Tom Homan told viewers on America Reports exactly what many Americans already feel: “I don’t know what the hell the Biden administration was thinking” as he slammed the hollow excuses and tragic human consequences of the open-border policies we’ve endured. Homan didn’t mince words — he warned that the crisis at the southern border has produced staggering numbers of unaccompanied children lost in Washington’s paperwork and policy failures, and he demanded the federal government be held responsible for the chaos.
The administration’s own oversight numbers show the scale of the problem, but context matters: reports have highlighted that roughly 291,000 unaccompanied minors did not receive formal notices to appear in immigration court and another roughly 32,000 failed to show, figures experts say are being conflated with children literally “missing.” Critics who try to sanitize the truth argue this is a paperwork problem, not a human-safety problem, but Americans know that paperwork is meaningless when children are vulnerable and unaccounted for.

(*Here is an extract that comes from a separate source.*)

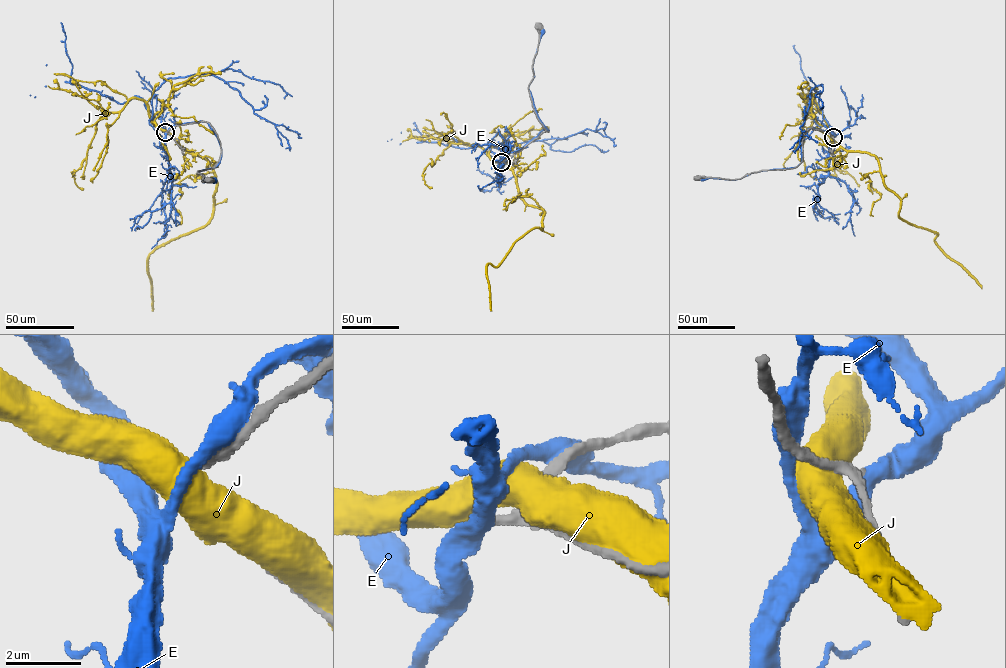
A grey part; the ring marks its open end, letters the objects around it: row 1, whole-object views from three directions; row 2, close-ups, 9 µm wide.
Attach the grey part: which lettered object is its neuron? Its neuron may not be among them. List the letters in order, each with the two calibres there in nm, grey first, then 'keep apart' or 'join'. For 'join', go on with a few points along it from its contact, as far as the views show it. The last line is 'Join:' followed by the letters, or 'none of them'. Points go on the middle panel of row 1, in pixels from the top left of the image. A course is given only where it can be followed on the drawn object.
E: calibres 280 and 480 nm; keep apart
J: calibres 220 and 750 nm; keep apart
Join: none of them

Whatever you call it, the Department of Health and Human Services currently manages thousands of unaccompanied children in custody and long waits for follow-ups prove the system is broken; ORR reports show thousands in care at any given time and a process that too often loses contact after placement. Independent investigations have documented runaway calls, unexplained disappearances, and a baffling lack of clarity about who is responsible for tracking these kids once they’re placed with sponsors. This is not an abstract policy debate — it’s a life-or-death reality for vulnerable children that our government has mishandled.
Tom Homan and other border hawks are right to point out the policy choices that created this mess: reversing proven Trump-era tools like Remain in Mexico and loosening enforcement didn’t happen by accident — it was a political decision that invited cartels, smugglers, and chaos. Those who insist that opening the border would be compassionate are ignoring the human wreckage it leaves behind: abandoned children, trafficked victims, and overwhelmed communities paying the price. The administration needs to stop defending its choices and start restoring law and order at the border.
Beyond the humanitarian angle is the national security dimension Homan has repeatedly warned about — lax enforcement and mass releases create fertile conditions for smugglers, fentanyl traffickers, and potentially hostile actors to exploit weaknesses in our system. Every American who cares about safety should be alarmed that these policy shifts have coincided with record flows of drugs and ambiguous vetting of who is getting released into our country. This is common-sense stuff: secure the border, vet entrants rigorously, and prioritize the safety of U.S. citizens and children alike.
If the Trump administration’s plan to mobilize ICE and other agencies to locate and, where appropriate, deport unlawfully present children is controversial, it’s only because Washington has allowed the problem to fester so long that tough decisions are inevitable. The administration says it has already located and begun addressing many of the cases previously labeled “missing,” though fact-checkers caution that some of those numbers have been presented without full context. Whatever the politics, the priority for patriotic Americans must be saving kids and restoring accountability, not playing games with statistics.
Hardworking Americans deserve a government that defends our borders and protects children, not one that offers excuses while the crisis deepens. Demand transparency, demand results, and demand that Washington stop treating security as optional — because until we restore control at the border, more children will suffer and more communities will pay the price. The time for hollow apologies is over; it’s time for decisive action and real leadership that puts America first.